After today's win, the Braves are 55-53, five games behind San Francisco in the wild card standings and 6.5 games behind the Phillies in the NL East. The Braves have outscored their opponents by 27 runs on the season, a margin that ought to leave the team two games better than their actual record at 57-51. This imaginary Braves team with a record to match its run differential would be only three games out of the wild card and with fewer teams to vault to get to October.
Normally, the conclusion would be that the Braves have been unlucky and they stand a slightly better chance of making the playoffs than a normal team in their position. Unfortunately, this whole "we're unlucky and that luck will even out" mantra has become an annual refrain. The Braves have been two games below their expected record; they were six games below last year and five games below in 2006 and 2007. In other words, this is the fourth straight year in which the Braves have been "unlucky" by having a record that is poorer than their run differential. At a certain point, we have to look at explanations other than luck? How long are we going to have to wait for a season in which Atlanta wins a crazy share of one-run games and outperforms their actual merit?
So what's the explanation for why the Braves have consistently underperformed their expected records? Normally, one would point the finger at the bullpen, since it has a disproportionate impact on a team's performance in close games and a bad record in close games is the surest way to fail to match an expected record. While there have certainly been years in which a bad bullpen has hurt the Braves, this year is not one of those years. The pen hasn't been dominant, but it's at least a tad over average, so it wouldn't explain why the team has been unlucky. Sure enough, the Braves are 6-3 in extra innings and 18-15 in one-run games, so the miserable failings in close games have not popped up this year. (Did you know that the Braves were 48-88 in one-run games from 2006-08? 40 games under .500 in games that are supposed to be a coin flip? Yeesh.) We have to look somewhere else.

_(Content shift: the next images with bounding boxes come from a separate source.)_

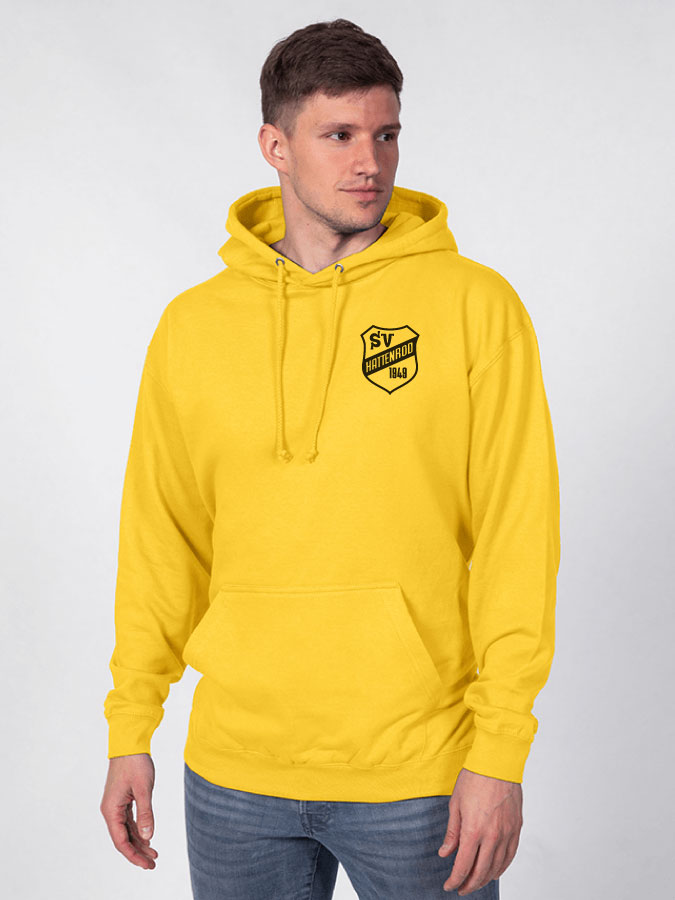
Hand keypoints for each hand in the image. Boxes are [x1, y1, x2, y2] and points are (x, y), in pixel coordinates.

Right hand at [100, 753, 158, 868]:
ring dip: (139, 842)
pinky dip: (138, 830)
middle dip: (137, 852)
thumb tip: (148, 837)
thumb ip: (145, 813)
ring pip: (126, 830)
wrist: (129, 743)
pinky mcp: (122, 799)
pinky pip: (128, 821)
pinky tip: (147, 837)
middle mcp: (110, 810)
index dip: (133, 855)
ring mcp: (115, 805)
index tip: (147, 864)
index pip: (120, 841)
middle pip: (123, 838)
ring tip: (154, 853)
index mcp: (111, 810)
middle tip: (153, 863)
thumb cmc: (135, 763)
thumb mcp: (144, 789)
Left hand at [438, 767, 521, 894]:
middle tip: (461, 888)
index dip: (455, 880)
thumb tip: (445, 853)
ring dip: (485, 878)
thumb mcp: (455, 804)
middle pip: (481, 871)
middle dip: (469, 884)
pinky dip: (502, 867)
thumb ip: (452, 832)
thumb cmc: (474, 778)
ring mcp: (507, 833)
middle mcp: (492, 836)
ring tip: (476, 882)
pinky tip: (495, 871)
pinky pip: (511, 855)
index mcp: (473, 830)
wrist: (497, 762)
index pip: (463, 866)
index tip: (449, 886)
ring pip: (497, 867)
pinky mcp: (516, 827)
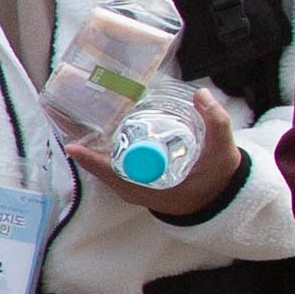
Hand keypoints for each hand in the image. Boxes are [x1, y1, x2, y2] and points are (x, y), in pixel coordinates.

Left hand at [65, 89, 240, 217]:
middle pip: (105, 173)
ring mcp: (139, 194)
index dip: (93, 160)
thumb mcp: (222, 150)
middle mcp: (141, 194)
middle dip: (89, 154)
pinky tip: (103, 146)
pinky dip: (107, 163)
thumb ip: (216, 121)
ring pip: (109, 176)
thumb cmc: (219, 177)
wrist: (223, 200)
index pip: (115, 174)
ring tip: (82, 136)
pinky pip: (117, 177)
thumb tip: (201, 94)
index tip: (73, 148)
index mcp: (154, 188)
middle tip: (72, 130)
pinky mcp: (142, 191)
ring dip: (96, 158)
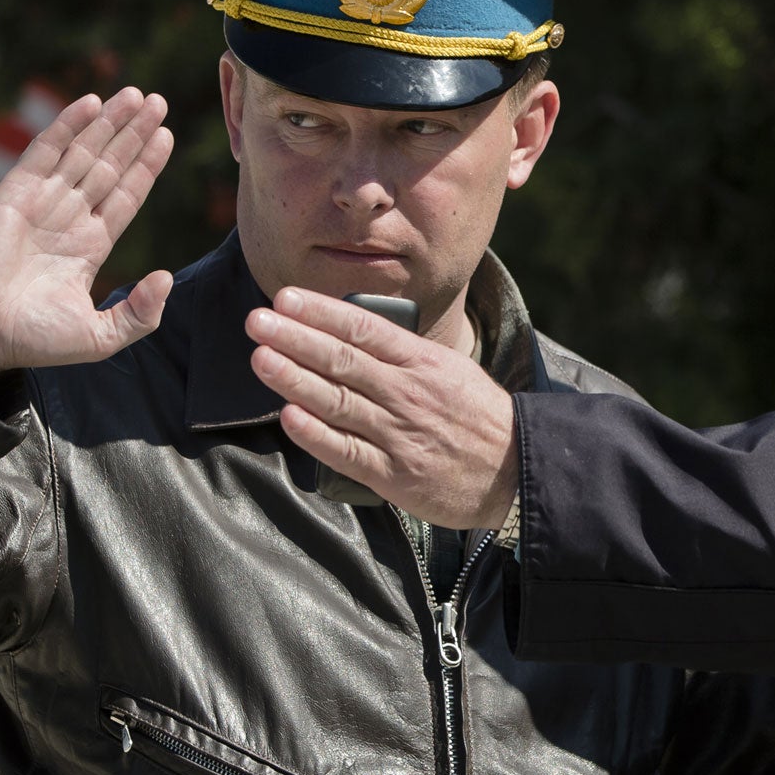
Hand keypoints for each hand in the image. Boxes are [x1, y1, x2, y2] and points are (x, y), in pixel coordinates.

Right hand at [0, 87, 176, 386]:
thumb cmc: (34, 339)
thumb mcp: (100, 337)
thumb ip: (139, 313)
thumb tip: (167, 277)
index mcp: (90, 246)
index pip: (126, 196)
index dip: (146, 165)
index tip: (166, 136)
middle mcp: (69, 218)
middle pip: (109, 165)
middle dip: (133, 134)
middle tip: (158, 102)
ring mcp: (42, 201)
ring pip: (83, 152)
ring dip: (109, 123)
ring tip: (135, 95)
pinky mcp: (14, 191)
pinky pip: (46, 150)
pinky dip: (68, 125)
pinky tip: (92, 102)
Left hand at [246, 288, 518, 529]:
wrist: (518, 470)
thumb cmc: (477, 416)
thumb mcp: (448, 369)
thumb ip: (402, 354)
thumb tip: (350, 332)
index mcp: (421, 361)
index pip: (362, 328)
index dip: (320, 312)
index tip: (285, 298)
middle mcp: (407, 393)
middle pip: (342, 359)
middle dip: (295, 338)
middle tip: (257, 321)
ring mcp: (399, 434)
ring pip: (338, 402)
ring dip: (295, 379)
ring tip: (261, 359)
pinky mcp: (394, 475)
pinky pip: (348, 452)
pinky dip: (316, 435)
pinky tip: (289, 417)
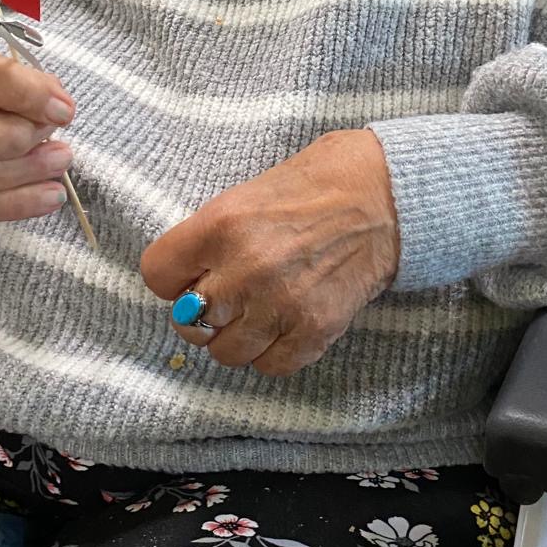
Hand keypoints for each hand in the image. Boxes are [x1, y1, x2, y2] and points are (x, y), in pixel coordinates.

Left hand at [140, 129, 399, 376]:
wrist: (388, 193)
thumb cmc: (320, 180)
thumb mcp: (250, 191)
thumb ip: (213, 235)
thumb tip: (188, 274)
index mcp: (221, 224)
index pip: (157, 275)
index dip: (172, 277)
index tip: (189, 274)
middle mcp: (245, 269)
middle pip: (188, 320)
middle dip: (204, 310)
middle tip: (227, 295)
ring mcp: (280, 304)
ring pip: (226, 352)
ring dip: (237, 336)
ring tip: (258, 312)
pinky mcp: (315, 330)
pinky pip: (270, 365)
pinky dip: (273, 352)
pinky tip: (286, 324)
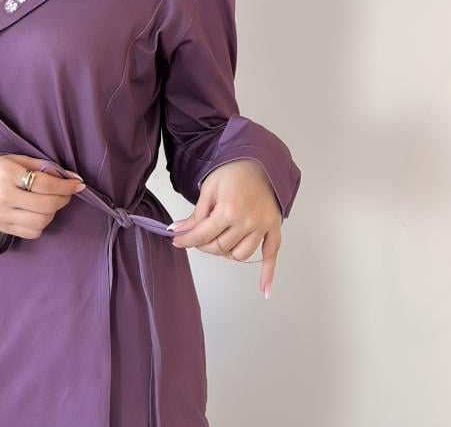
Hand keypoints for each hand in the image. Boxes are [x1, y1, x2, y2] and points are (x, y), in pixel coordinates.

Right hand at [0, 154, 85, 239]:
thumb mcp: (16, 160)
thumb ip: (44, 167)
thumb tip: (73, 177)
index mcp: (7, 175)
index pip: (44, 183)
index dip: (65, 185)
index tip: (78, 183)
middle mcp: (4, 197)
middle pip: (45, 205)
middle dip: (63, 198)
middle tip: (68, 192)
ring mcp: (3, 216)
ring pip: (41, 222)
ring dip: (54, 212)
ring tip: (53, 201)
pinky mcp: (4, 228)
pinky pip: (32, 233)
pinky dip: (42, 224)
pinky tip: (40, 213)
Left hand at [167, 158, 281, 296]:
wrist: (259, 159)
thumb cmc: (233, 170)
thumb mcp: (209, 188)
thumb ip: (196, 214)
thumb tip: (178, 231)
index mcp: (229, 209)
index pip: (203, 235)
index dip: (186, 240)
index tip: (176, 241)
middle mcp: (247, 221)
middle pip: (220, 248)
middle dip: (204, 245)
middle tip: (198, 236)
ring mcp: (262, 226)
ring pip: (240, 255)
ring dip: (226, 251)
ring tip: (220, 239)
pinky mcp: (274, 228)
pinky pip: (272, 255)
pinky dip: (268, 273)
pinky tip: (264, 289)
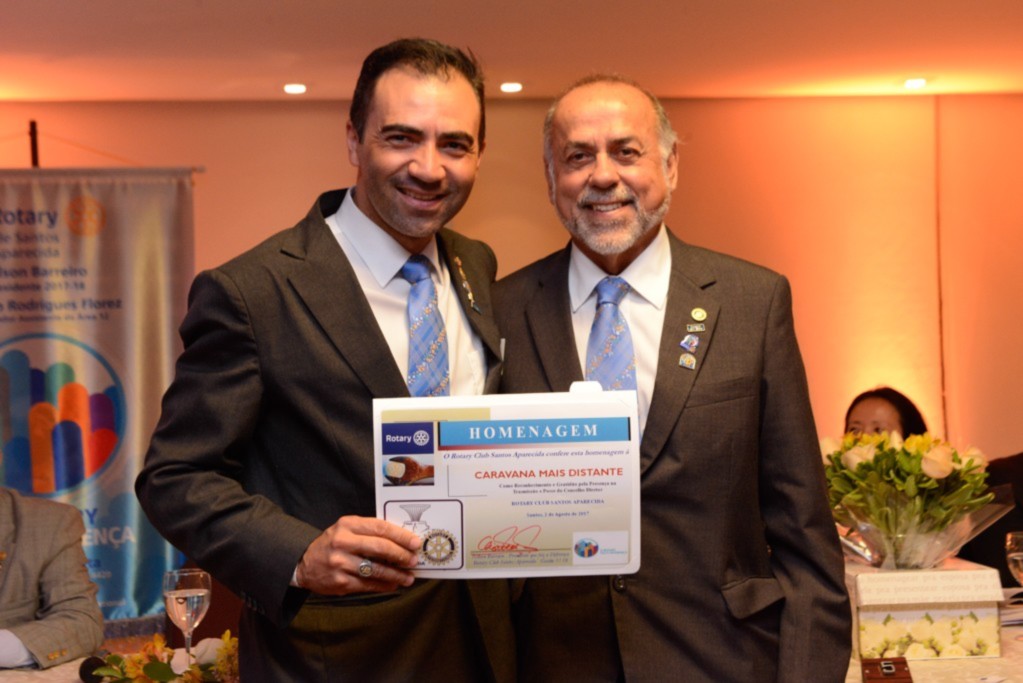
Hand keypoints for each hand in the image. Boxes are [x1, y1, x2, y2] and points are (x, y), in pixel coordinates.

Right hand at [295, 515, 420, 594]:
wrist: (304, 563)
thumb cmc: (333, 544)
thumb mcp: (347, 529)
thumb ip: (369, 531)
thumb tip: (401, 541)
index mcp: (347, 525)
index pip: (380, 528)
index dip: (401, 536)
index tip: (415, 542)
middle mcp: (343, 542)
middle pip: (380, 548)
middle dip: (401, 555)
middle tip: (414, 560)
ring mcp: (340, 563)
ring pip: (376, 569)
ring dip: (396, 574)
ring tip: (408, 577)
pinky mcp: (340, 582)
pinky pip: (368, 584)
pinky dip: (384, 585)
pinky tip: (393, 584)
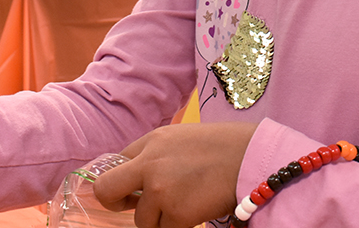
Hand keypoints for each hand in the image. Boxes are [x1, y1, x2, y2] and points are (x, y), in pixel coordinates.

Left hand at [94, 122, 257, 227]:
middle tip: (131, 207)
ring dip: (161, 218)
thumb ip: (156, 155)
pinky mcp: (176, 213)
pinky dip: (180, 225)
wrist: (251, 156)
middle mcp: (149, 163)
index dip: (121, 180)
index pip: (116, 162)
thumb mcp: (181, 138)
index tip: (128, 191)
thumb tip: (138, 180)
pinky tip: (196, 209)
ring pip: (142, 219)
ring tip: (186, 203)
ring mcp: (160, 189)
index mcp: (151, 140)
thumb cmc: (222, 147)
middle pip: (107, 190)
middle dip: (115, 203)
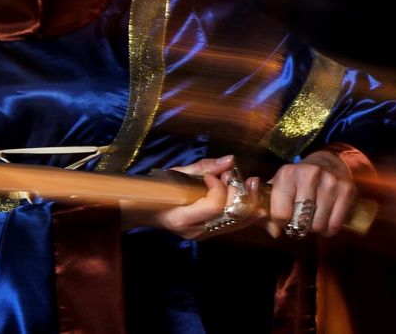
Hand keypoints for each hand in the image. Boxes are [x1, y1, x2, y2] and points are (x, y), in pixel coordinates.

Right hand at [121, 155, 263, 239]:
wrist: (142, 211)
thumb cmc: (155, 190)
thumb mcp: (176, 174)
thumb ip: (203, 168)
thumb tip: (230, 160)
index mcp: (182, 217)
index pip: (213, 206)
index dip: (219, 188)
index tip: (212, 175)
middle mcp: (195, 231)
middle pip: (230, 217)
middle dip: (242, 195)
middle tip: (245, 178)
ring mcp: (203, 235)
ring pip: (237, 223)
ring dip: (249, 203)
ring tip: (253, 184)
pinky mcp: (208, 234)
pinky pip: (232, 224)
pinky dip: (244, 210)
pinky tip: (251, 197)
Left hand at [266, 150, 356, 237]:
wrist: (326, 163)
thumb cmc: (297, 179)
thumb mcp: (278, 186)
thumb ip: (268, 208)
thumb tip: (273, 232)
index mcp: (287, 174)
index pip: (280, 213)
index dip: (281, 222)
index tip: (284, 219)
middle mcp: (309, 175)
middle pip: (301, 220)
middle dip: (298, 226)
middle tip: (299, 221)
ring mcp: (330, 182)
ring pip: (318, 224)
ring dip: (314, 228)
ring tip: (312, 219)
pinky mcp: (347, 190)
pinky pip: (335, 224)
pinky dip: (328, 229)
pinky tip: (324, 222)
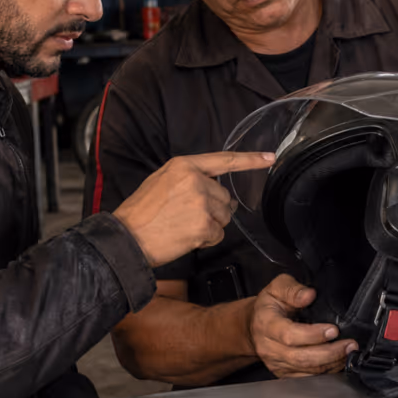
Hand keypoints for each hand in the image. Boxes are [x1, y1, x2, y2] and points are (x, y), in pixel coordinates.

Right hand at [112, 152, 273, 266]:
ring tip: (183, 227)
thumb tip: (217, 188)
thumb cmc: (141, 212)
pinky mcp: (203, 226)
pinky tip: (186, 237)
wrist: (127, 238)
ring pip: (223, 217)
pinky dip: (206, 240)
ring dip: (209, 226)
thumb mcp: (162, 180)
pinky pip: (218, 234)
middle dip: (212, 210)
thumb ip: (190, 178)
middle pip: (224, 197)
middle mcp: (195, 181)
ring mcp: (201, 203)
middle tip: (186, 217)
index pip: (224, 160)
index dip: (250, 160)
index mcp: (184, 165)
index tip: (270, 157)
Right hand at [250, 274, 356, 377]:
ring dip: (331, 363)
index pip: (289, 335)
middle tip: (349, 344)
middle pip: (301, 357)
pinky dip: (326, 372)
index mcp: (266, 324)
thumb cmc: (269, 306)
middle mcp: (269, 347)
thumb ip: (293, 289)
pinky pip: (307, 377)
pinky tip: (338, 362)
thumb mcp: (277, 288)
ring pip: (306, 370)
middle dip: (329, 353)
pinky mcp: (284, 373)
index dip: (313, 335)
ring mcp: (276, 363)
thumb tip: (308, 295)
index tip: (333, 330)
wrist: (254, 324)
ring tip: (349, 352)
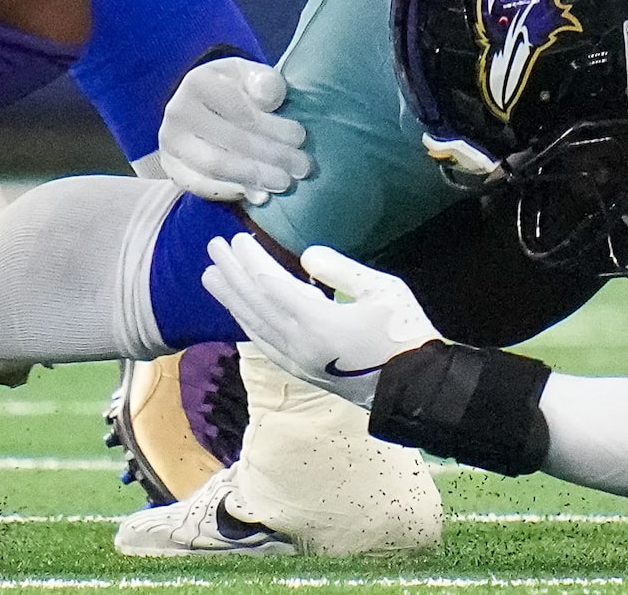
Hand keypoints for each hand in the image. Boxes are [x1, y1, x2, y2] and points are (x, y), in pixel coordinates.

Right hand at [159, 57, 311, 205]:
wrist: (198, 107)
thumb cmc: (232, 89)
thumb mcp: (249, 75)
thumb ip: (263, 80)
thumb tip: (269, 96)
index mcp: (198, 82)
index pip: (240, 110)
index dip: (273, 126)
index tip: (300, 138)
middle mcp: (178, 112)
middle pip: (230, 139)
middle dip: (271, 155)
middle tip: (301, 167)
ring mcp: (171, 143)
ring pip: (215, 165)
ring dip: (254, 177)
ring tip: (284, 182)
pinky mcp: (172, 168)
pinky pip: (201, 186)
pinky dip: (231, 191)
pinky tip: (258, 194)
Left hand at [200, 236, 439, 408]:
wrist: (415, 388)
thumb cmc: (404, 333)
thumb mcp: (381, 291)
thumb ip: (340, 271)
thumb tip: (306, 256)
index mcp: (317, 322)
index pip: (271, 285)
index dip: (251, 261)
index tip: (236, 239)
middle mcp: (299, 344)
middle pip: (255, 304)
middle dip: (233, 275)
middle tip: (212, 248)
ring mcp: (298, 361)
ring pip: (255, 326)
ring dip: (232, 299)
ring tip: (212, 277)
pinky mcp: (302, 371)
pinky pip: (265, 344)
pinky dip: (248, 324)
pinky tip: (240, 315)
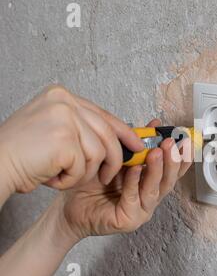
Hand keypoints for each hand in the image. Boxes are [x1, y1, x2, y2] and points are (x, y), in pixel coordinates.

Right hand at [0, 85, 143, 193]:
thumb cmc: (20, 154)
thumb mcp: (53, 131)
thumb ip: (81, 128)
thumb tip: (113, 139)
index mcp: (61, 96)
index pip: (102, 114)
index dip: (123, 132)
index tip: (137, 145)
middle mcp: (64, 101)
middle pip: (107, 133)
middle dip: (114, 158)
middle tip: (109, 175)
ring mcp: (64, 118)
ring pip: (99, 152)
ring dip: (84, 173)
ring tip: (63, 176)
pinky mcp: (64, 139)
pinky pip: (84, 166)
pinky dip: (71, 179)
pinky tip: (53, 177)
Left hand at [58, 119, 192, 239]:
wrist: (69, 206)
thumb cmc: (93, 183)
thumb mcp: (117, 158)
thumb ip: (136, 144)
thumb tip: (154, 124)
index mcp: (150, 184)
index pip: (172, 171)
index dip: (181, 156)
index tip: (185, 140)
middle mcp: (149, 197)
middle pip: (168, 180)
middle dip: (172, 161)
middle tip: (172, 143)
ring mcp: (141, 210)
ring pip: (154, 189)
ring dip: (157, 169)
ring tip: (158, 153)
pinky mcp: (128, 219)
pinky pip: (133, 198)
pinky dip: (134, 182)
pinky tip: (135, 169)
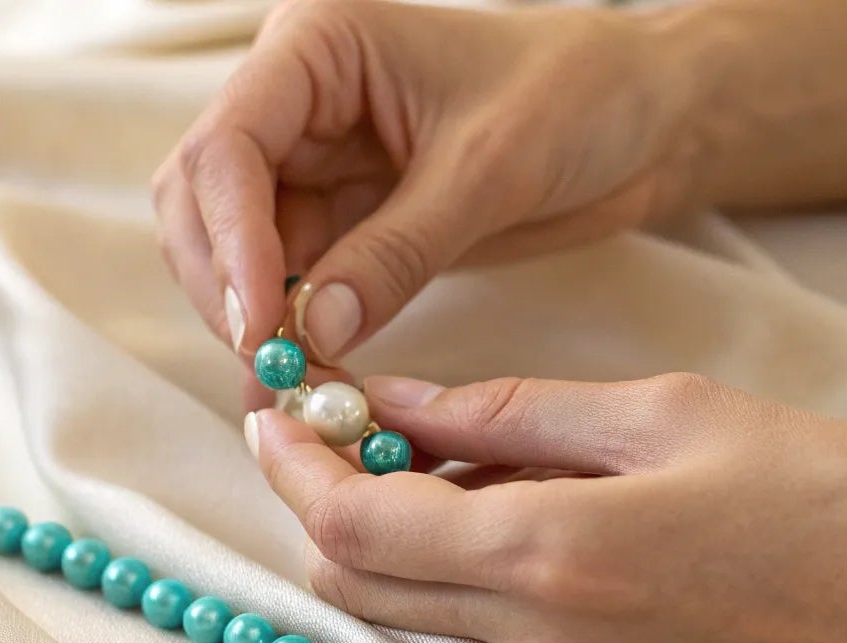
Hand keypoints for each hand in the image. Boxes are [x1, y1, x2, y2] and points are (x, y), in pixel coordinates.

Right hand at [154, 0, 702, 393]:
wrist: (642, 118)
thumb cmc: (577, 98)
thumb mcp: (490, 170)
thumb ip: (397, 250)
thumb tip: (315, 330)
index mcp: (317, 48)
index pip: (229, 146)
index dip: (231, 241)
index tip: (260, 323)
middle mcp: (295, 101)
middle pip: (205, 202)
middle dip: (227, 288)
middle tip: (270, 372)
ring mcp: (313, 164)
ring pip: (234, 252)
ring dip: (253, 321)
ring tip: (295, 390)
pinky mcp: (344, 222)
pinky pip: (291, 284)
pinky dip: (294, 334)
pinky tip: (311, 384)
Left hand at [245, 372, 846, 642]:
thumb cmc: (835, 496)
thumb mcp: (667, 413)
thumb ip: (517, 412)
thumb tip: (404, 401)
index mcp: (550, 554)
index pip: (356, 526)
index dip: (295, 466)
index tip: (275, 408)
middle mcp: (542, 639)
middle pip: (360, 586)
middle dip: (323, 505)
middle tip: (346, 424)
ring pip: (416, 617)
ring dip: (386, 540)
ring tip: (426, 451)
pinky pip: (484, 639)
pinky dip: (453, 575)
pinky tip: (494, 506)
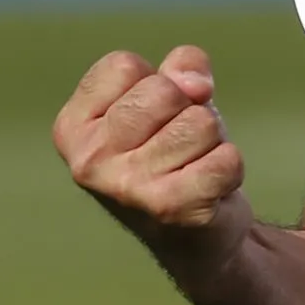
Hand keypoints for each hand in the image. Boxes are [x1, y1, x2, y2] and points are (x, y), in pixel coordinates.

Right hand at [55, 46, 250, 266]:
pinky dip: (230, 168)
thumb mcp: (171, 97)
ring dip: (211, 140)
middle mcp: (89, 161)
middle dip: (188, 108)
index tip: (152, 117)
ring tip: (193, 166)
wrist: (192, 238)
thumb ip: (181, 67)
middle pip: (164, 92)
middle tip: (180, 144)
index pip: (123, 66)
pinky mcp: (171, 210)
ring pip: (200, 123)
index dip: (155, 81)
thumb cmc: (175, 153)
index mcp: (73, 127)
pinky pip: (225, 159)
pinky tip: (210, 189)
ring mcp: (127, 189)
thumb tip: (195, 85)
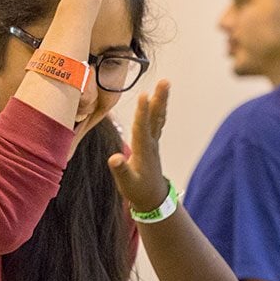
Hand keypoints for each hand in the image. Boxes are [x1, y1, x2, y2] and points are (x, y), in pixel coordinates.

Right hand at [108, 80, 170, 211]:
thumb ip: (120, 170)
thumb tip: (114, 158)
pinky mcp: (152, 143)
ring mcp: (153, 142)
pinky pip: (157, 121)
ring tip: (164, 83)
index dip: (142, 111)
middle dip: (159, 99)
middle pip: (155, 117)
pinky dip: (159, 109)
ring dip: (161, 100)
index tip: (143, 95)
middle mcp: (150, 143)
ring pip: (158, 117)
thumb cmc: (138, 190)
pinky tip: (159, 99)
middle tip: (165, 82)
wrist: (153, 198)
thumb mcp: (126, 183)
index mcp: (143, 151)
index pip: (142, 127)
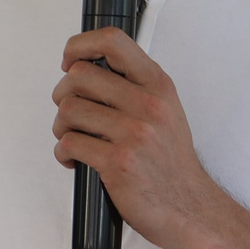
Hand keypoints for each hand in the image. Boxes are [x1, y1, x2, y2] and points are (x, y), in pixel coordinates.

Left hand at [50, 28, 233, 248]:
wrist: (188, 207)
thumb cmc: (168, 159)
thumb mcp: (164, 109)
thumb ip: (132, 86)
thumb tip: (84, 69)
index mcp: (157, 84)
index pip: (113, 41)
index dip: (80, 46)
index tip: (69, 62)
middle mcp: (147, 103)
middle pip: (78, 77)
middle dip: (63, 95)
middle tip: (71, 113)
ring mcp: (133, 133)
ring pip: (68, 110)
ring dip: (61, 127)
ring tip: (74, 139)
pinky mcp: (118, 162)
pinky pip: (69, 143)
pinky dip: (64, 153)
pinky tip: (76, 161)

I'm loathe to attribute a big role to any baseball manager because the tactical aspects of the position are colossally overrated, certainly compared to football or basketball coaches. I'm also loathe to ever say anything negative about Bobby Cox, the best coach/manager that this city has seen, full stop. With those two caveats out of the way, are we hamstrung by a manager making tactical mistakes in tight games? Does anyone else have a better explanation for why the Braves are underperforming their expected record for the fourth year running? The sample size is getting a little big to be a fluke. I'm honestly open to any thoughts from the peanut gallery. I prefer any explanation other than "it's Bobby's fault." Bonus points for assigning blame to Kent Hrbek, Ed Sprague, Jim Leyritz, or Brad Ausmus.